Saturday, 18 September 2021 18:49

Passport to Pimlico






PASSPORT TO PIMLICO

UK, 1949, 84 minutes, Black and white.
Stanley Holloway, Betty Warren, Barbara Murray, John Slater, Jane Hylton, Hermione Baddeley, Margaret Rutherford.
Directed by Henry Cornelius.

Passport to Pimlico was one of the earliest comedy successes of the Ealing Studios. With directors like Robert Hamer, Henry Cornelius, who made this film and Charles Crichton, under the presidency of Sir Michael Balcon, the studios made a series of comedies which are notable in the history of cinema. They made a great mark in the revival of the British film industry in the forties and fifties. Stars like Stanley Holloway, Margaret Rutherford and especially Alec Guinness worked to the fore in these films.

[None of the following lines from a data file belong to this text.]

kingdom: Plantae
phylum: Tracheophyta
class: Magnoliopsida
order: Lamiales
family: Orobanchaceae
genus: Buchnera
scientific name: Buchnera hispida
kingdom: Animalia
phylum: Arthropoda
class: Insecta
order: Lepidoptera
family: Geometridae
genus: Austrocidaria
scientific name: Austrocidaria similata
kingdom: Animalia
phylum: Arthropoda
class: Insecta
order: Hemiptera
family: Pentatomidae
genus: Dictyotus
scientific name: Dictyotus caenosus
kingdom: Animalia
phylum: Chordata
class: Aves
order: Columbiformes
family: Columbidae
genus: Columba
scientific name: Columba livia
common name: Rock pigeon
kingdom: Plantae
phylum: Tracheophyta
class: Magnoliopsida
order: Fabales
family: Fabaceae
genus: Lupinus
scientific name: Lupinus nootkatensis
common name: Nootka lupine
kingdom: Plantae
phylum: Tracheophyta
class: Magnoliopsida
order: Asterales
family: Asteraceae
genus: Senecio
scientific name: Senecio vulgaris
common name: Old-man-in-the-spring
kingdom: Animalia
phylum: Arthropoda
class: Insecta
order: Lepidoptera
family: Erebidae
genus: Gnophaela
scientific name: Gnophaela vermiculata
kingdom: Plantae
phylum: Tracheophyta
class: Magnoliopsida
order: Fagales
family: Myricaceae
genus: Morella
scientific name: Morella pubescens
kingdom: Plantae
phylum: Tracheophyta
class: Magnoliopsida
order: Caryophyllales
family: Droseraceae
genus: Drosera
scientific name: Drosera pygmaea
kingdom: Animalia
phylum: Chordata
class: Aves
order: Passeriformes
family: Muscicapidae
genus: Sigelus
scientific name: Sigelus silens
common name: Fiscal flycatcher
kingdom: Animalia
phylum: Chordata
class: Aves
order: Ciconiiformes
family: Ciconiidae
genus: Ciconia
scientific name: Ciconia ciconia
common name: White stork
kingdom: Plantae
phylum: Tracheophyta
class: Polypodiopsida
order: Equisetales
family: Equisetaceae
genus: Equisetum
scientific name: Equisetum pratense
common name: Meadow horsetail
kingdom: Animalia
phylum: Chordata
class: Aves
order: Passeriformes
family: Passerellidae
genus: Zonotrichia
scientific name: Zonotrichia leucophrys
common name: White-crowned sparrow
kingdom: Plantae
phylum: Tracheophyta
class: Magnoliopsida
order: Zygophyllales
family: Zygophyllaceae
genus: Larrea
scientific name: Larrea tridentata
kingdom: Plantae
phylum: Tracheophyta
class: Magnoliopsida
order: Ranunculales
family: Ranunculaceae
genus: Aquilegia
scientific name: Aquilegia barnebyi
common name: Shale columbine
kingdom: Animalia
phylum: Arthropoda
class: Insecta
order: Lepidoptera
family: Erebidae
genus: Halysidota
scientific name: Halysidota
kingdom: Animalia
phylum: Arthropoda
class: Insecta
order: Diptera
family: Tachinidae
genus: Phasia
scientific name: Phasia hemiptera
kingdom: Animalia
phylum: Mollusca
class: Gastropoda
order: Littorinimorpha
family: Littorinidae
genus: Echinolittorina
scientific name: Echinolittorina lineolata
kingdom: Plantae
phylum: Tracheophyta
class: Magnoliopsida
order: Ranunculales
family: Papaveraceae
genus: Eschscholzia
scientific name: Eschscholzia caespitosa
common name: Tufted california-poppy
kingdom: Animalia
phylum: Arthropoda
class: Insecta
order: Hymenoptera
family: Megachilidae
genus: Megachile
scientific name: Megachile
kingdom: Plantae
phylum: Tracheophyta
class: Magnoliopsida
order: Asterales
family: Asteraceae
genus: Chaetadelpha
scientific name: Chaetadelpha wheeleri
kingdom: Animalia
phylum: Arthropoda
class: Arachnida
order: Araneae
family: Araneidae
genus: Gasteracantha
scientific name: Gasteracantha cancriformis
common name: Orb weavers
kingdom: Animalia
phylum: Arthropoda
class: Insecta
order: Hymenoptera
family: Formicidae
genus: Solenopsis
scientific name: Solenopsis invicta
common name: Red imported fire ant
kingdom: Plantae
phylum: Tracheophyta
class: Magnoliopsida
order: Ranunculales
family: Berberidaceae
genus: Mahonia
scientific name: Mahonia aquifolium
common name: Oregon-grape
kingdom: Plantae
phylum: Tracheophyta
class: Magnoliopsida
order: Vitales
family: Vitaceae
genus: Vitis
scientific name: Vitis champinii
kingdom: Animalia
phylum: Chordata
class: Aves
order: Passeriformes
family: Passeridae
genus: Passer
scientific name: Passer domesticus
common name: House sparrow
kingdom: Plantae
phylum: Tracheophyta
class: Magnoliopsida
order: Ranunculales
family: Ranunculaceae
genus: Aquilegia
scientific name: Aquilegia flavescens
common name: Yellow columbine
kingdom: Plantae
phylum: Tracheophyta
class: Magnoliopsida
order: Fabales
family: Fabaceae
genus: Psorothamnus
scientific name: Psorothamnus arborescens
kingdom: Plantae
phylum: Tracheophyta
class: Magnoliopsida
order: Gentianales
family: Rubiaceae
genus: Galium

They took local situations and crisp dialogue and humorous, even farcical, situations which appealed to British audiences but also were accessible to audiences all over the world. They seem somewhat dated now in their issues and in their background. However they still stand as gems of English comedy reflecting the genius of the English humour and reflecting the atmosphere of the time.

1. How successful a comedy was this? What is the purpose of comedy? laughter, insight via the foibles of human nature? If this is so, how successful a comedy was this? Why?

2. How satirical was this comedy? The satire on the English? The Londoners, the post-World War II situation, independence, authority? How effective was the satire? Was it too black or was it just right? How does it seem so much later?

3. Comment on the style of the film, the black and white photography, the location photography, the use of music, the humorous criteria, situations, humorous characters? Were the characters persons or caricatures? The presentation of small incidents, as giving insights into persons and situations? Small sequences of comedy?

4. What did the film have to say about England and the war? About Britain after the war? the impact of the war and post-war footing?

5. How well did the film show ordinary people in London? In their jobs and work, the city's meetings, the projects for parks, life in the various homes, the children playing in the ruins, the attitude of the parents about the bomb, the bomb going off, the finding of the money? Were these people presented sympathetically or not? Or something of both?

6. What did the film have to say about managing independence? The fact that the people of Pimlico so readily seceded from England? What did this say about English independence and attitudes? How humorously?

7. What did the film show of human greed, the finding of the treasure? various claims, the way that Pimlico became Burgundy? The greed in storing up things in Pimlico, plunderers trying to get into Pimlico? the fact that a war could come from this kind of greed even within London?

8. How satirical was the film on bureaucracy? The ineffectiveness of the British Government? Their devices for being at war? their attempts to trick them? contrast then between the Londoners being sympathetic - eg their throwing the food over the wire?

9. The humour of the professor and her claims about Burgundy? Margaret Rutherford's contribution to the film?

10. Comment on the clashes of personality in the film? More irony and humour? Yet their reality?

11. Which details of the film were most impressive? Which allegorisations were most telling?

12. Why could this film be considered a classic of English comedy. Why?